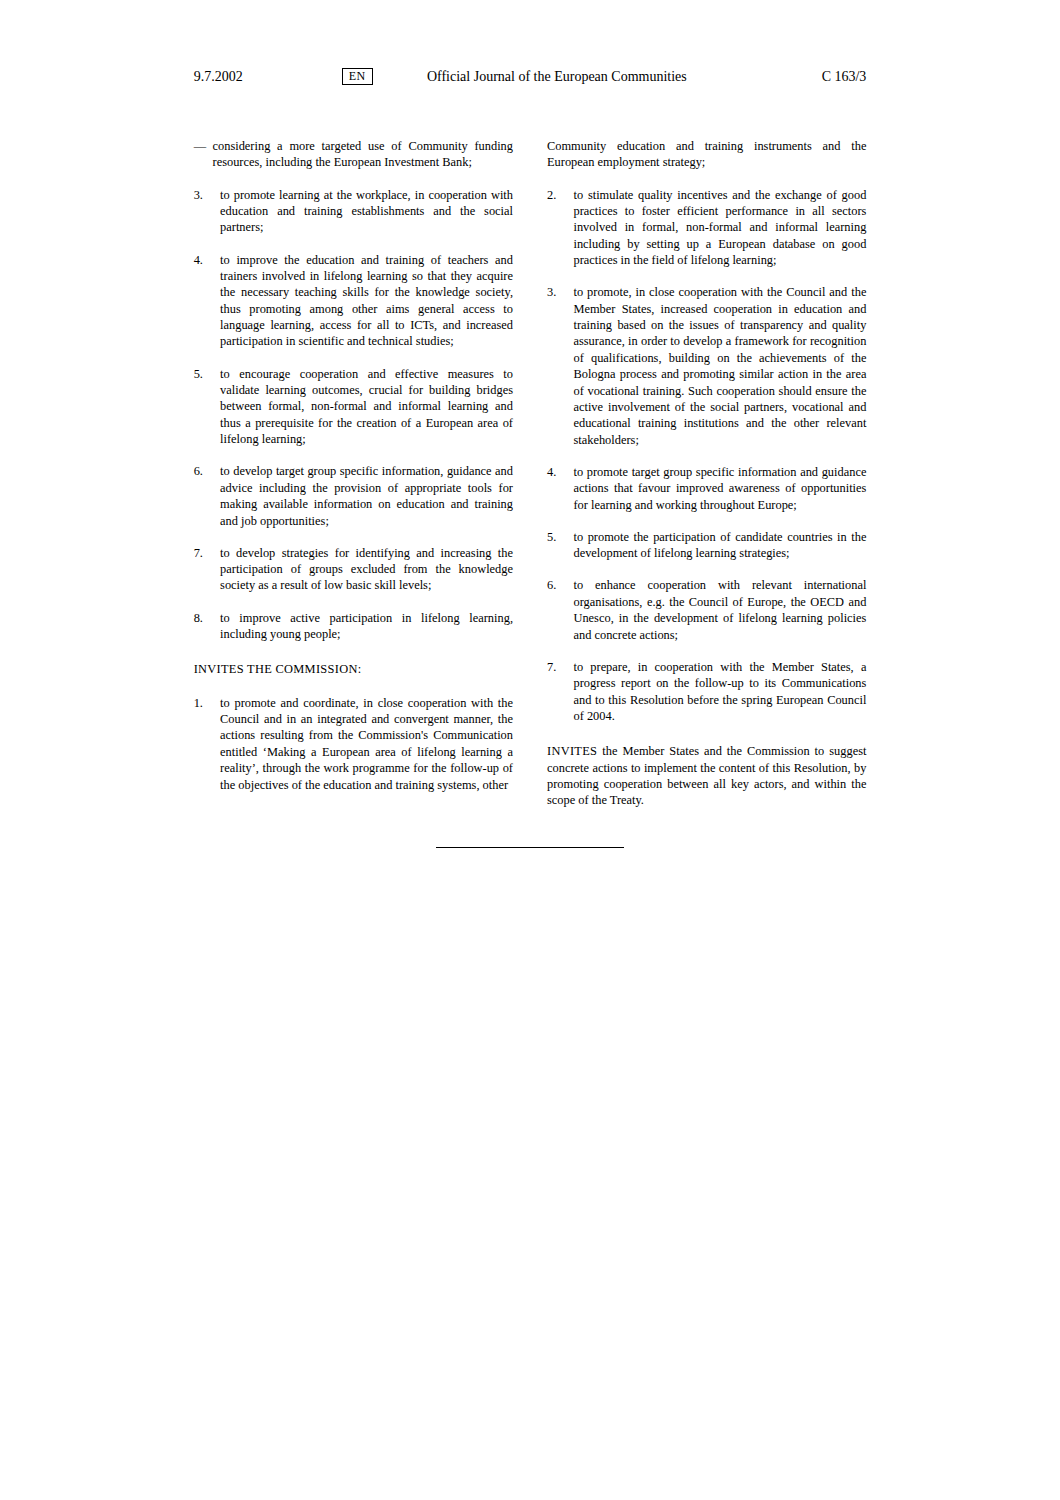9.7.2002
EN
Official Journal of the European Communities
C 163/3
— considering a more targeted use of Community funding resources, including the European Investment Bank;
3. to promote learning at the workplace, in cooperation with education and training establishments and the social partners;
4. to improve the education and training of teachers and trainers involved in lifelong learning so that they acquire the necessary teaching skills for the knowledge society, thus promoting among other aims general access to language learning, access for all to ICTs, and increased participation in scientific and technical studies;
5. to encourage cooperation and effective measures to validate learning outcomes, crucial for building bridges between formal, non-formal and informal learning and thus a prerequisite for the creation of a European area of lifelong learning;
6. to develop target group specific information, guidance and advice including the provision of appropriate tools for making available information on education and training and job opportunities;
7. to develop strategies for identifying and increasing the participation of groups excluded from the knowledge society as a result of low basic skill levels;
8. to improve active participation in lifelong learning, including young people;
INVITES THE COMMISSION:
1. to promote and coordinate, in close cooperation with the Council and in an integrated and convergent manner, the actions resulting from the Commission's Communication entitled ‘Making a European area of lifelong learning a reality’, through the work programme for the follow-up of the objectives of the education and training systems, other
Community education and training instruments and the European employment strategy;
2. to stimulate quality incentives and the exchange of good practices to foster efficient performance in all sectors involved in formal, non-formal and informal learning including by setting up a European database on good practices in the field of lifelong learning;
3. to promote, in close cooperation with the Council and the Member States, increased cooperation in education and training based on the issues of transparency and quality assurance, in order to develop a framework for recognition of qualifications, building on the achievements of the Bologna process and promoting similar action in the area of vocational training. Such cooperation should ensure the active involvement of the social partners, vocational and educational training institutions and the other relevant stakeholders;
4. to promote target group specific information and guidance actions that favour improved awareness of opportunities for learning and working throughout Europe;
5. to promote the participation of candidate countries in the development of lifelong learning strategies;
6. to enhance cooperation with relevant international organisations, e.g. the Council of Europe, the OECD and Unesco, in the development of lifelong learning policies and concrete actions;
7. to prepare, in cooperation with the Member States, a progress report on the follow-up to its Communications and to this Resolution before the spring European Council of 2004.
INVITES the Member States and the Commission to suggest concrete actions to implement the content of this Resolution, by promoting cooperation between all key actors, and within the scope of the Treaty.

+-------+

Your assignment:
Each line of the material needs to be given again exactly, without any of its pictures.

Output of the exercise:
9.7.2002
EN
Official Journal of the European Communities
C 163/3
— considering a more targeted use of Community funding resources, including the European Investment Bank;
3. to promote learning at the workplace, in cooperation with education and training establishments and the social partners;
4. to improve the education and training of teachers and trainers involved in lifelong learning so that they acquire the necessary teaching skills for the knowledge society, thus promoting among other aims general access to language learning, access for all to ICTs, and increased participation in scientific and technical studies;
5. to encourage cooperation and effective measures to validate learning outcomes, crucial for building bridges between formal, non-formal and informal learning and thus a prerequisite for the creation of a European area of lifelong learning;
6. to develop target group specific information, guidance and advice including the provision of appropriate tools for making available information on education and training and job opportunities;
7. to develop strategies for identifying and increasing the participation of groups excluded from the knowledge society as a result of low basic skill levels;
8. to improve active participation in lifelong learning, including young people;
INVITES THE COMMISSION:
1. to promote and coordinate, in close cooperation with the Council and in an integrated and convergent manner, the actions resulting from the Commission's Communication entitled ‘Making a European area of lifelong learning a reality’, through the work programme for the follow-up of the objectives of the education and training systems, other
Community education and training instruments and the European employment strategy;
2. to stimulate quality incentives and the exchange of good practices to foster efficient performance in all sectors involved in formal, non-formal and informal learning including by setting up a European database on good practices in the field of lifelong learning;
3. to promote, in close cooperation with the Council and the Member States, increased cooperation in education and training based on the issues of transparency and quality assurance, in order to develop a framework for recognition of qualifications, building on the achievements of the Bologna process and promoting similar action in the area of vocational training. Such cooperation should ensure the active involvement of the social partners, vocational and educational training institutions and the other relevant stakeholders;
4. to promote target group specific information and guidance actions that favour improved awareness of opportunities for learning and working throughout Europe;
5. to promote the participation of candidate countries in the development of lifelong learning strategies;
6. to enhance cooperation with relevant international organisations, e.g. the Council of Europe, the OECD and Unesco, in the development of lifelong learning policies and concrete actions;
7. to prepare, in cooperation with the Member States, a progress report on the follow-up to its Communications and to this Resolution before the spring European Council of 2004.
INVITES the Member States and the Commission to suggest concrete actions to implement the content of this Resolution, by promoting cooperation between all key actors, and within the scope of the Treaty.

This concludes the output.